### Série d'exercices
1: Dans l'article sur les skis Zai, réécrivez s'il vous plaît plus brièvement le paragraphe qui commence par « Parti de Coire », en gardant ses faits principaux.
2: Indiquez si chaque affirmation concorde avec l'article sur les skis Zai, en répondant par oui ou non et en citant les mots décisifs de l'article : (a) le train part de Disentis ; (b) la visite a lieu un jour de décembre pluvieux ; (c) la recette des artisans est connue de tous.
3: Écrivez la suite de l'article sur les skis Zai, à partir de sa dernière phrase.

### Texte de la page
- - - -
Le sommet du ski, au fond des Grisons

Entre traditions et technologies de pointe, dans la vallée de la Surselva, le créateur de la marque Zai marie des matériaux surprenants pour créer des skis hors norme. «Le Temps» est allé à la rencontre d’un alchimiste philosophe

C’est une histoire que l’on aimerait commencer par «Il était une fois». La neige n’est pas encore là. La foule non plus. C’est un jour de décembre pluvieux sous un ciel gris et bas. Parfois, un rayon de soleil transperce les nuages pour caresser les blancheurs éternelles des sommets grisons.

Parti de Coire, le petit train rouge vermeil emporte les visiteurs vers Disentis en longeant les falaises sur lesquelles ruissellent les derniers espoirs d’un début de saison enneigé. On a l’impression d’être au bout du monde. On est en plein centre des Alpes, là où depuis des siècles le ski est un moyen de locomotion aussi pratique que ludique. Le train s’arrête et libère ses voyageurs. Les yeux rivés sur les pavés pour éviter les gouilles, ils oublient qu’une abbaye massive règne sur le village. Savent-ils que dans cette vallée de la Surselva, des artisans cherchent à créer la Rolls des lattes? Leur recette est secrète. Depuis quelques années, leur nom se susurre entre skieurs: Zai.
- - - -
### Données enregistrées
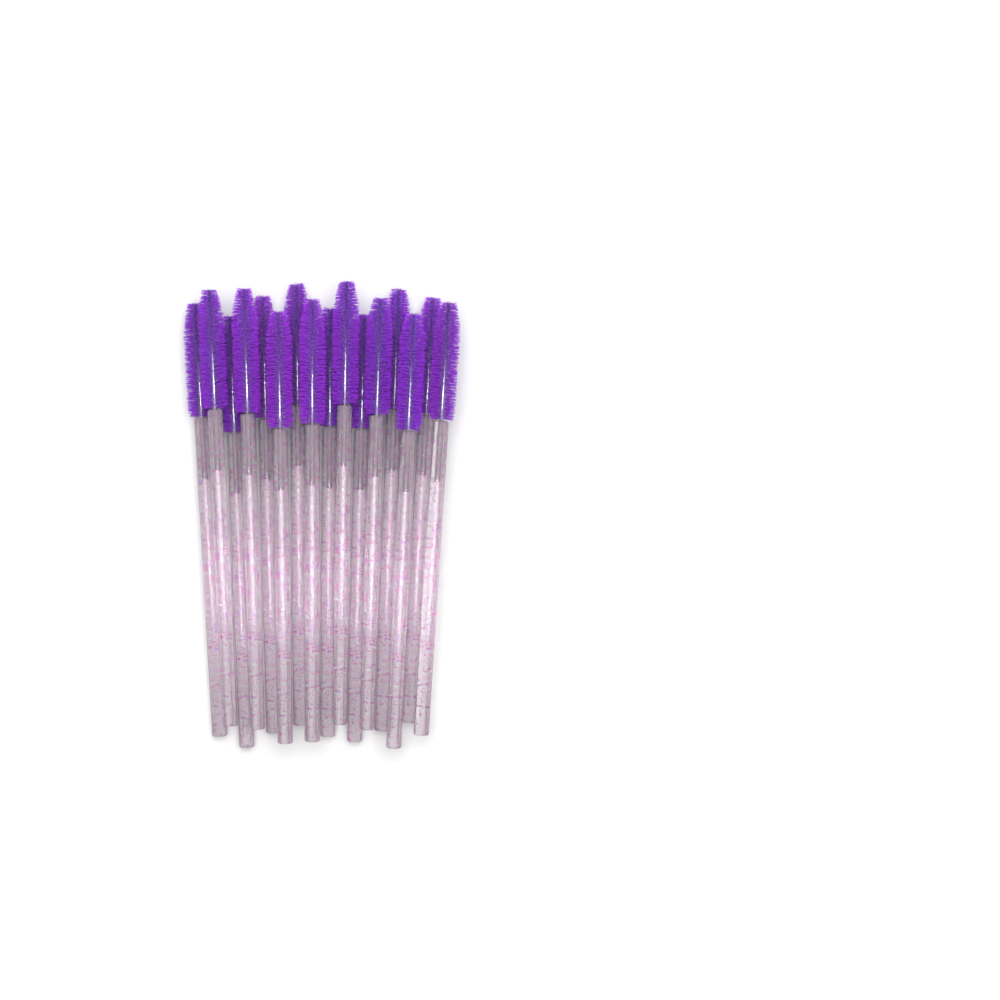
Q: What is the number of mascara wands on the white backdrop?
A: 16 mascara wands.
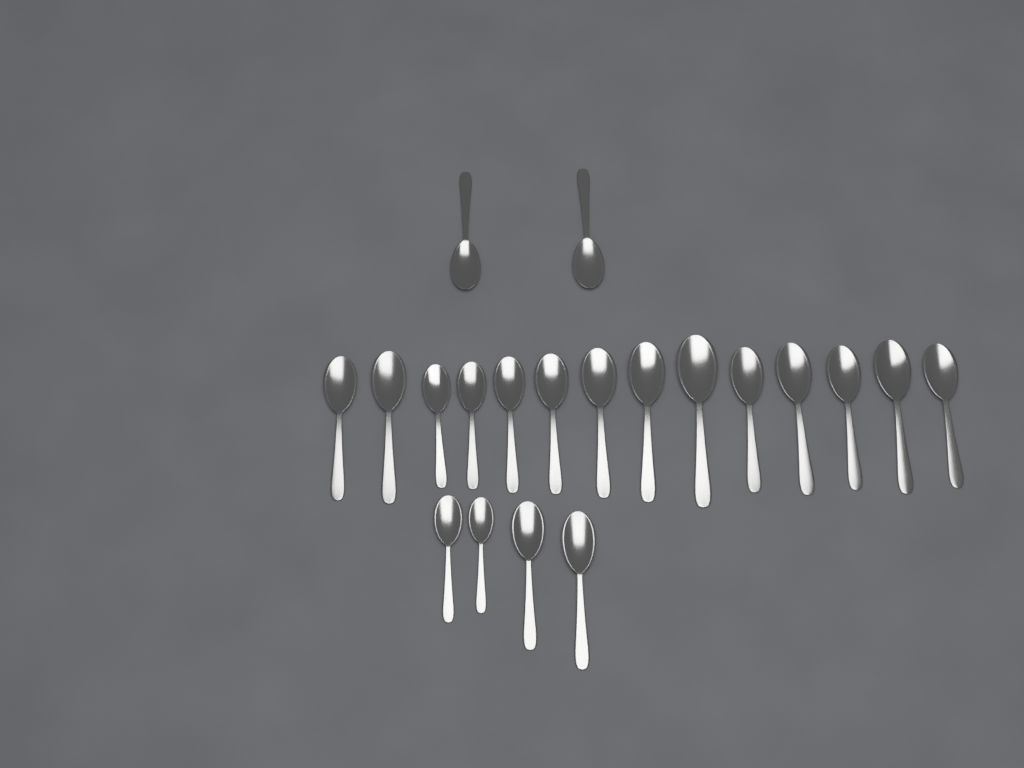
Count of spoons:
- - - -
### Réponses dans l'ordre
1: Le petit train rouge part de Coire et emmène les visiteurs vers Disentis en longeant des falaises. Il traverse le centre des Alpes, où le ski sert depuis des siècles à se déplacer comme à s'amuser. À l'arrivée, les voyageurs ne prêtent guère attention à l'abbaye qui domine le village. Dans cette vallée de la Surselva, des artisans cherchent à créer des skis d'exception selon une recette secrète. Les skieurs se répètent leur nom depuis quelques années : Zai.

2:
(a) Non : « Parti de Coire, le petit train rouge vermeil emporte les visiteurs vers Disentis ».
(b) Oui : « C’est un jour de décembre pluvieux sous un ciel gris et bas. »
(c) Non : « Leur recette est secrète. »

3:
Pour y croire, il fallait voir les skis, les toucher. Traverser la Suisse pour atteindre une région où les clochers si effilés semblent vouloir éveiller les divinités. C’est ici, à Disentis, qu’a grandi Simon Jacomet, le fondateur de la marque. La pluie ruisselle sur sa veste de feutre, il nous attendait. «Bien dit», lance-t-il. Dans les e-mails échangés la semaine précédente, il saluait de la même manière, en romanche. Son usine est en dessous de la gare. Un chemin escarpé y mène.

Après des études aux Beaux-Arts et une formation de créateur de skis au sein d’une grande marque française, l’enfant de la vallée élevé auprès des moines bénédictins a choisi de revenir au pays pour y établir, en 2003, sa propre manufacture. La sienne ne fera pas de compromis pour atteindre la performance et la qualité. Tournant le dos à la production de masse, ce skieur passionné vise une clientèle de niche et collabore avec des marques de renom, comme Bentley ou Hublot. Fin connaisseur des nouvelles technologies, il laisse son imagination aller au gré des traditions et des inspirations que lui offre la nature qui l’entoure. Les montagnes, dit-il, lui servent de promontoire pour voir plus loin.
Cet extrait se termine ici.